The Council first voted on the bond resolution, which was unanimously approved. One of the most troubling things about the proposed improvements to 520 Warren Street are the alterations to the facade of the building.
When the proposed alterations were presented to the Historic Preservation Commission in November 2020, it was explained that the marble steps of the building will be removed, and the doorway will be dropped down to street level. Once inside the door, visitors can either climb of set of stairs to the lobby of the building or use a lift, which will be located just to the right of the door. It's debatable if altering the facade of the building in this manner will enhance its value or not.
The vote on accepting the $100,000 from the Galvan Foundation for a feasibility study on relocating City Hall to 400 State Street was not unanimous, but the resolution was passed. Six Council members voted in favor (Tiffany Garriga, Eileen Halloran, Jane Trombley, Malachi Walker, Rebecca Wolff, and DePietro), and four voted against (Dominic Merante, Shershah Mizan, John Rosenthal, and Dewan Sarowar). In casting his vote, Rosenthal said, "No, no, and no!" Calvin Lewis, who is employed by the Galvan Foundation, recused himself from the vote.
Tiffany Garriga (Second Ward) groused, "People complain about gravel trucks, but we take a donation from Colarusso. I want to know why it's a problem to accept money from Galvan." She alleged that John Rosenthal (Fourth Ward) "is against everything Galvan."

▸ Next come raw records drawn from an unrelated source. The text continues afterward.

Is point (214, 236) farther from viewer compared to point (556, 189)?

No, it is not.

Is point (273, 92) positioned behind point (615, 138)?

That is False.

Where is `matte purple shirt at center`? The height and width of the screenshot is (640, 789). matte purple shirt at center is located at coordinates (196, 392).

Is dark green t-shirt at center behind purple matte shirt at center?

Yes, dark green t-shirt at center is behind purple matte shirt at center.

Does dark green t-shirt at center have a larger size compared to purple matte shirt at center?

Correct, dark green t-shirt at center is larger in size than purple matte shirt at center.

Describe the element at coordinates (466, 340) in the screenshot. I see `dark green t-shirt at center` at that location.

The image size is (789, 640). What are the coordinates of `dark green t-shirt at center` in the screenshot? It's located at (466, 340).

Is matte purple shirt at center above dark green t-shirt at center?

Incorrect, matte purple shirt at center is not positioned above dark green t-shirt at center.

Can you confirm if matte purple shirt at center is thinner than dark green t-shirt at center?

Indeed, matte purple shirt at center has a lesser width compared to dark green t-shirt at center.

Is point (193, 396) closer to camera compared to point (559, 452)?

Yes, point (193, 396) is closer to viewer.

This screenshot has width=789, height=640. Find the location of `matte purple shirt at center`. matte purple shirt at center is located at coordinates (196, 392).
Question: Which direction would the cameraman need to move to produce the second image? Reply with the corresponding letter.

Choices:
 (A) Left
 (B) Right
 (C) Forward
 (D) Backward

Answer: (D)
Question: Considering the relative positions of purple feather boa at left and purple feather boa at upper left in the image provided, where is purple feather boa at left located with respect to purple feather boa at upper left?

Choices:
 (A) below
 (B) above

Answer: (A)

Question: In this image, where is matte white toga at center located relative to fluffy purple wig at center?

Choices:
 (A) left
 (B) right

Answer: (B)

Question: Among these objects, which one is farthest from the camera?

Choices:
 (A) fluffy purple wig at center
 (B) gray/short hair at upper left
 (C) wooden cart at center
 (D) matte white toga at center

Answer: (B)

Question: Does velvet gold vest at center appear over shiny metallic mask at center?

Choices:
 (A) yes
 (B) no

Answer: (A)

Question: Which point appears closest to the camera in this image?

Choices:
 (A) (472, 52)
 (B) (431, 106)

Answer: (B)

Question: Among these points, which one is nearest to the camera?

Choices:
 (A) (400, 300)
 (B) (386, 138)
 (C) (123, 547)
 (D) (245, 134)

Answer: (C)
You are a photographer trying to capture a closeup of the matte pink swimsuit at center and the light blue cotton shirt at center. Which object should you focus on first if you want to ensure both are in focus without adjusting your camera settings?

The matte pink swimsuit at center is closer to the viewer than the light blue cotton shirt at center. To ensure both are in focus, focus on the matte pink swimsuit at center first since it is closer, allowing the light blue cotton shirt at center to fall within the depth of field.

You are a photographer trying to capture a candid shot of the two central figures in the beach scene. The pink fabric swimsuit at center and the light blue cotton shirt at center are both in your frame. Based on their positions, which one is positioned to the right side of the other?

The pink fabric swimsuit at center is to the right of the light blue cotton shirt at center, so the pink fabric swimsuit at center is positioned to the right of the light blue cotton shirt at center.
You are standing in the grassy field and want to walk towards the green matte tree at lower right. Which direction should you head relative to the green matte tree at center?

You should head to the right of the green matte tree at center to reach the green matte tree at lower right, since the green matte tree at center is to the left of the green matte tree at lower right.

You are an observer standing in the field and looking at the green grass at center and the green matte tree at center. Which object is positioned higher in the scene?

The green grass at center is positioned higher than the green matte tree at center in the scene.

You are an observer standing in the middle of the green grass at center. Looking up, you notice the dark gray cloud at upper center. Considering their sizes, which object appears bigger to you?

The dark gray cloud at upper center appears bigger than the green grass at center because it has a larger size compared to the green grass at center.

DePietro expressed frustration, saying, "This is another vote that we're trying to turn back," and Rosenthal responded, "I think there's a lack of leadership here." Before Trombley's issue was resolved, Garriga made a motion to adjourn the meeting, and DePietro called for a roll call vote on adjournment. Eight members voted in favor of adjournment (Garriga, Halloran, Lewis, Sarowar, Walker, Wolff, and DePietro), and three voted against (Merante, Rosenthal, and Trombley). The meeting, which started at 7:00 p.m., was adjourned at 9:34 p.m.